*** Selected excerpt Section Begins ***

Unfortunately there
has never been what one might call an over-abundance of biographical material
devoted to Adolf Busch -- which is perhaps as this gentle, modest man would
have wished. Two books were published privately and were never widely available.
The first, Adolf Busch: The LIfe of an Honest Man, was written
in 1986 by Tully Potter and self-published with my (Jonathan Angel's) assistance.
The second was a two-volume compilation of personal letters, assembled
by the violinist's daughter Irene Busch Serkin, translated into English
by Russell Stockman, and published in an 1991 limited edition.
Tully Potter -- currently editor of International Classical Record Collector (published in London by Gramophone magazine) -- specializes in writing about violinists, violists and other chamber musicians. The booklet notes on CD reissues from enterprising companies such as Testament and Biddulph are (fortunately) likely to have been written by him. In particular, Potter has championed Adolf Busch's art for more than twenty years. In addition to numerous articles on Busch for LP sleeves or CD booklets, he wrote not only the valuable biography/discography mentioned above, but also a major update to it that will be published soon. (Click on the "Tully Potter's Busch biograpny" link above for more information.)

*** Selected excerpt Section Ends ***
*** Entries provided Section Begins ***

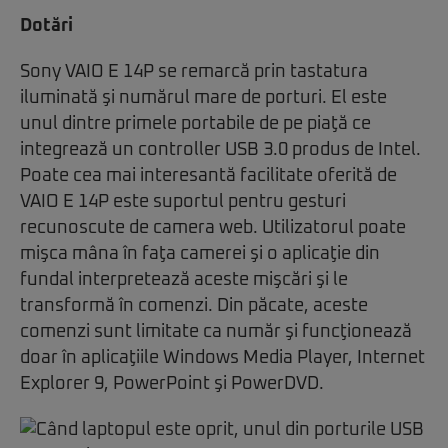
Dotări
Sony VAIO E 14P se remarcă prin tastatura
iluminată şi numărul mare de porturi. El este
unul dintre primele portabile de pe piaţă ce
integrează un controller USB 3.0 produs de Intel.
Poate cea mai interesantă facilitate oferită de
VAIO E 14P este suportul pentru gesturi
recunoscute de camera web. Utilizatorul poate
mişca mâna în faţa camerei şi o aplicaţie din
fundal interpretează aceste mişcări şi le
transformă în comenzi. Din păcate, aceste
comenzi sunt limitate ca număr şi funcţionează
doar în aplicaţiile Windows Media Player, Internet
Explorer 9, PowerPoint şi PowerDVD.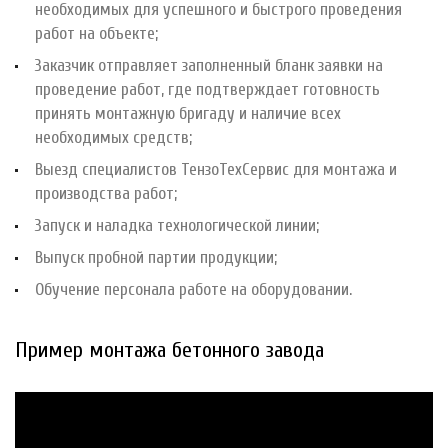
необходимых для успешного и быстрого проведения
работ на объекте;
Заказчик отправляет заполненный бланк заявки на
проведение работ, где подтверждает готовность
принять монтажную бригаду и наличие всех
необходимых средств;
Выезд специалистов ТензоТехСервис для монтажа и
производства работ;
Запуск и наладка технологической линии;
Выпуск пробной партии продукции;
Обучение персонала работе на оборудовании.
Пример монтажа бетонного завода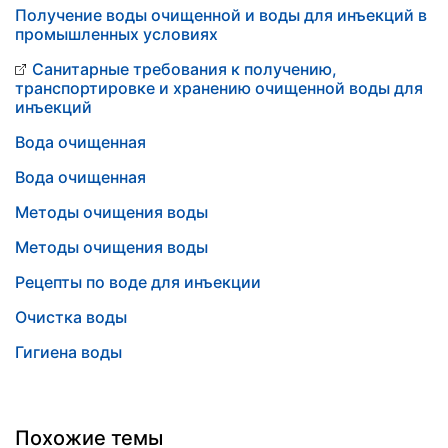
Получение воды очищенной и воды для инъекций в
промышленных условиях
Санитарные требования к получению,
транспортировке и хранению очищенной воды для
инъекций
Вода очищенная
Вода очищенная
Методы очищения воды
Методы очищения воды
Рецепты по воде для инъекции
Очистка воды
Гигиена воды
Похожие темы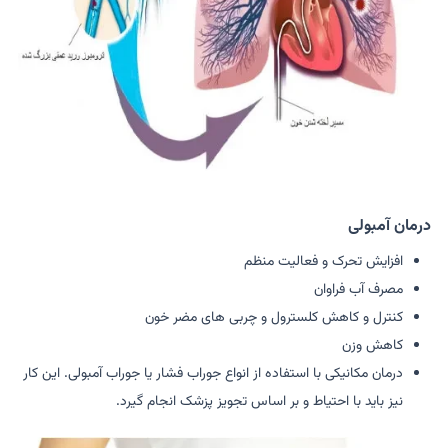
درمان آمبولی
افزایش تحرک و فعالیت منظم
مصرف آب فراوان
کنترل و کاهش کلسترول و چربی های مضر خون
کاهش وزن
درمان مکانیکی با استفاده از انواع جوراب فشار یا جوراب آمبولی. این کار
نیز باید با احتیاط و بر اساس تجویز پزشک انجام گیرد.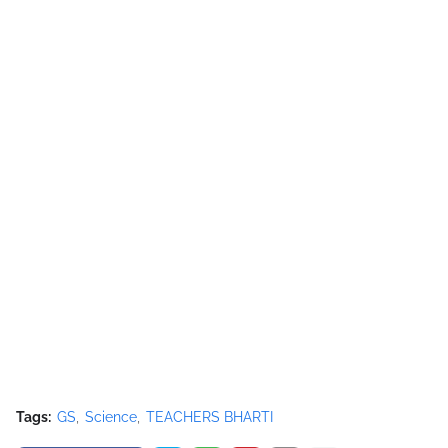
Tags:
GS
Science
TEACHERS BHARTI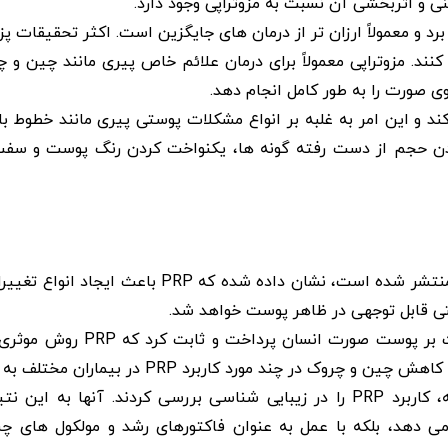
نی و اثربخشی آن نسبت به مزوتراپی وجود دارد.
ان کمتری می برد و معمولاً ارزان تر از درمان های جایگزین است. اکثر تحقیقات
نند. مزوتراپی معمولاً برای درمان علائم خاص پیری مانند چین و 
ی صورت را به طور کامل انجام دهد.
کند و این امر به غلبه بر انواع مشکلات پوستی پیری مانند خطوط 
اندن حجم از دست رفته گونه ها، یکنواخت کردن رنگ پوست و سف
بر اساس مطالعه ای که در مجله انجمن پزشکی آمریکا (JAMA) منتشر شده است، نشان دا
تی قابل توجهی در ظاهر پوست خواهد شد.
مطالعه ای دیگر، به بررسی چگونگی تأثیر پلاسمای غنی از پلاک
ند مورد کاربرد PRP در بیماران مختلف به دست آمد.
گروهی از محققان بخش پاتولوژی مرکز پزشکی آنادولو در ترکیه، کاربرد PRP را در زیبایی شناسی بررسی کردند
ی دهد، بلکه با عمل به عنوان فاکتورهای رشد و مولکول های چ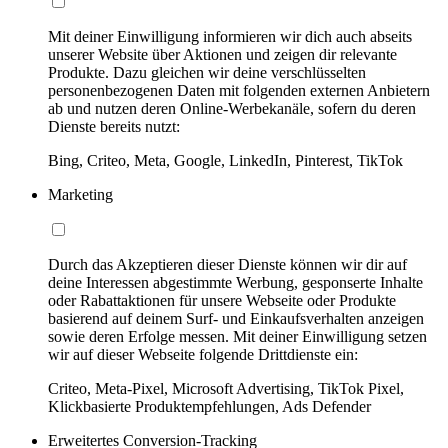
Mit deiner Einwilligung informieren wir dich auch abseits
unserer Website über Aktionen und zeigen dir relevante
Produkte. Dazu gleichen wir deine verschlüsselten
personenbezogenen Daten mit folgenden externen Anbietern
ab und nutzen deren Online-Werbekanäle, sofern du deren
Dienste bereits nutzt:
Bing, Criteo, Meta, Google, LinkedIn, Pinterest, TikTok
Marketing
Durch das Akzeptieren dieser Dienste können wir dir auf
deine Interessen abgestimmte Werbung, gesponserte Inhalte
oder Rabattaktionen für unsere Webseite oder Produkte
basierend auf deinem Surf- und Einkaufsverhalten anzeigen
sowie deren Erfolge messen. Mit deiner Einwilligung setzen
wir auf dieser Webseite folgende Drittdienste ein:
Criteo, Meta-Pixel, Microsoft Advertising, TikTok Pixel,
Klickbasierte Produktempfehlungen, Ads Defender
Erweitertes Conversion-Tracking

*** Entries provided Section Ends ***

> Check your understanding:
A - Name every person mentioned in the Adolf Busch passage.
B - Condense the paragraph of the Adolf Busch passage that starts "Tully Potter -- currently editor" into a short bulleted list that keeps its main facts.
C - Repeat the part of the Adolf Busch passage between "Tully Potter -- currently" and "for more information.)", inclusive.
The records aren't required for any of this work.

> Set of answers:
A - Adolf Busch, Tully Potter, Jonathan Angel, Irene Busch Serkin, Russell Stockman

B -
- Tully Potter currently edits International Classical Record Collector, which Gramophone magazine publishes in London.
- He specializes in writing about violinists, violists and other chamber musicians.
- He likely wrote the booklet notes for CD reissues from companies such as Testament and Biddulph.
- He has championed Adolf Busch's art for more than twenty years.
- He has written numerous articles on Busch for LP sleeves and CD booklets.
- He wrote a biography/discography of Busch, and a major update to it will be published soon.

C -
Tully Potter -- currently editor of International Classical Record Collector (published in London by Gramophone magazine) -- specializes in writing about violinists, violists and other chamber musicians. The booklet notes on CD reissues from enterprising companies such as Testament and Biddulph are (fortunately) likely to have been written by him. In particular, Potter has championed Adolf Busch's art for more than twenty years. In addition to numerous articles on Busch for LP sleeves or CD booklets, he wrote not only the valuable biography/discography mentioned above, but also a major update to it that will be published soon. (Click on the "Tully Potter's Busch biograpny" link above for more information.)